Personal information
- Full name: Nadezhda Patrikeyeva Andreyeva
- Born: 3 January 1959 Kirovsk, Murmansk Oblast, Russian SFSR, Soviet Union
- Died: 11 August 2014 (aged 55)
- Height: 1.69 m (5 ft 7 in)
- Weight: 65 kg (143 lb)

Sport
- Sport: Alpine skiing
- Club: Trud Moscow

= Nadezhda Andreyeva =

Russian alpine skier (1959–2014)

Nadezhda Patrikeyeva Andreyeva (Надежда Андреева née Патрикеева; 3 January 1959 – 11 August 2014) was a Russian alpine skier. She competed at the 1980 and 1984 Winter Olympics in the slalom and giant slalom with the best achievement of sixth place in the slalom in 1980. She missed the 1976 Olympics due to a serious injury in a slalom in late 1975, which resulted in a broken pelvis and concussion.

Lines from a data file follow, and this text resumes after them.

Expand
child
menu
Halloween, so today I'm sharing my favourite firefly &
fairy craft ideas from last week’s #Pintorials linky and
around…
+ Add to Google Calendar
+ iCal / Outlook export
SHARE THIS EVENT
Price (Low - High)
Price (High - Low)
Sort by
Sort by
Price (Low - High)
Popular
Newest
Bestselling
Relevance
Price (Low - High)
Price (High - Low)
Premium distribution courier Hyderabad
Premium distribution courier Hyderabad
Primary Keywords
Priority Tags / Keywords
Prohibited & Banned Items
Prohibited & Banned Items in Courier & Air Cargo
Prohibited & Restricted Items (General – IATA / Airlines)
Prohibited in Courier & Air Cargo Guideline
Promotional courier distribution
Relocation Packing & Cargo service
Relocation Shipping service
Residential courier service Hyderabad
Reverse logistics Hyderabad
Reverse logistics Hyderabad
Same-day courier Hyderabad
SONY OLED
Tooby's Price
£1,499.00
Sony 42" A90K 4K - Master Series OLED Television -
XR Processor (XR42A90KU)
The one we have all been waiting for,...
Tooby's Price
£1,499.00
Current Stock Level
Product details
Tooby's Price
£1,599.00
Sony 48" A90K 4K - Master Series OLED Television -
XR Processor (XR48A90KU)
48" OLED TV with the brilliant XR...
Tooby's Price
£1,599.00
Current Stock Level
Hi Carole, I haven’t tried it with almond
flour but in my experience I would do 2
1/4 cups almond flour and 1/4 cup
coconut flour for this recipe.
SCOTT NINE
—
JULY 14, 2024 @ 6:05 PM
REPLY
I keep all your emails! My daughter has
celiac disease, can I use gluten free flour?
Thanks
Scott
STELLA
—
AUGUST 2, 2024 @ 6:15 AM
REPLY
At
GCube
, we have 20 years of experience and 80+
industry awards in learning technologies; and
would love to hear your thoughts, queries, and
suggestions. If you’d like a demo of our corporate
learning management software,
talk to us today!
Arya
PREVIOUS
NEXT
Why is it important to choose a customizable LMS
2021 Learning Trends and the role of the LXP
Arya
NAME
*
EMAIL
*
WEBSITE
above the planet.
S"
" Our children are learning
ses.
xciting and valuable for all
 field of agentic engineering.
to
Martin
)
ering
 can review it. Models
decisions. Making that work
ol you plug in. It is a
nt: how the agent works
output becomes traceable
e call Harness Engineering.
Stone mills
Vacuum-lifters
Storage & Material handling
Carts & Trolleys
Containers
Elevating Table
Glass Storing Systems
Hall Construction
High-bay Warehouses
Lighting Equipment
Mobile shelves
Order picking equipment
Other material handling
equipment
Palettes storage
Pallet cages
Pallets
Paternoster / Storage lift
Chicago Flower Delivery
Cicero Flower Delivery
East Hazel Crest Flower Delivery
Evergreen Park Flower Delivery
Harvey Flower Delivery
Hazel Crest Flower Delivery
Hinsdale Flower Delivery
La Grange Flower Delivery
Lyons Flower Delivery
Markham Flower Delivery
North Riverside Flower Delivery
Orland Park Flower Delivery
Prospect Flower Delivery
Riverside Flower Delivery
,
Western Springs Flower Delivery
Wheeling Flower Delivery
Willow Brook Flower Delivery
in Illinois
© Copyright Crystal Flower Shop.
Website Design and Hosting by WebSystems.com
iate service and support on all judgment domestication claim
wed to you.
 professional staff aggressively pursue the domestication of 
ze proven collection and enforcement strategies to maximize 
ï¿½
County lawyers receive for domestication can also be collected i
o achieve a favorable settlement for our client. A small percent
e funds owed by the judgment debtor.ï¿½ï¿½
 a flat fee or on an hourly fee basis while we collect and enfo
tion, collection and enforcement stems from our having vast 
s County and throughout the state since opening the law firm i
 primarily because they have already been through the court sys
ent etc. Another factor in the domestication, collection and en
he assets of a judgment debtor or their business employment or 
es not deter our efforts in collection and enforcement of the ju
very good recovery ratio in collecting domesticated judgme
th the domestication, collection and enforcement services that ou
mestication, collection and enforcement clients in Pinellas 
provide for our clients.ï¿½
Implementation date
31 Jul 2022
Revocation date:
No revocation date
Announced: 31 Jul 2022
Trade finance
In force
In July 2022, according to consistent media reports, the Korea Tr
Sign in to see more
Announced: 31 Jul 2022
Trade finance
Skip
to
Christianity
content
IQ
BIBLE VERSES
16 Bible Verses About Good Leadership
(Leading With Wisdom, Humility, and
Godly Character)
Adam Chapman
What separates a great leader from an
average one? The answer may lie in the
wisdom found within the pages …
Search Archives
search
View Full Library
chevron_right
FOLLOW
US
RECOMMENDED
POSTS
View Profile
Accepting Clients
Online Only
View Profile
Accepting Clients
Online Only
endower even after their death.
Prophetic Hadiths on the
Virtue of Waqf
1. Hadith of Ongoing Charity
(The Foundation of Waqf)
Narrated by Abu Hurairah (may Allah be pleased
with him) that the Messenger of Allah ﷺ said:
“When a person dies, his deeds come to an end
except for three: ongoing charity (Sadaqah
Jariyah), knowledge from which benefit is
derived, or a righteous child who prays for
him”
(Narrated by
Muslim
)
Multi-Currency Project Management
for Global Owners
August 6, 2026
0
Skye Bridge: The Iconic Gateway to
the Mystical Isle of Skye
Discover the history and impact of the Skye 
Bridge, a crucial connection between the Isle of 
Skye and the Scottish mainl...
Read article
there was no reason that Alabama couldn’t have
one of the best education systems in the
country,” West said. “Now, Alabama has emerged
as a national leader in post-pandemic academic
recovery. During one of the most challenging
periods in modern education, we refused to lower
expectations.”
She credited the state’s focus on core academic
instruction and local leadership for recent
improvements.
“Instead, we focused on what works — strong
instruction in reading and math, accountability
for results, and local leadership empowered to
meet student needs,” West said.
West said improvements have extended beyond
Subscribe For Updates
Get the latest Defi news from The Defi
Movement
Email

She was born in a family of clerks and has an elder brother Yuri (born 1957), also an alpine skier who competed internationally. After the 1984 Olympics she won the national titles in slalom and giant slalom and retired from competitions. From 2001 until her death she worked as a director of sports school in a village of Shukolovo, Moscow Oblast. She was married to Vladimir Andreyev, a fellow Olympian and coach, and they had a son, Vladimir (born 1983), and a daughter, Maria (born 1993). Andreyeva died on 11 August 2014 in Moscow.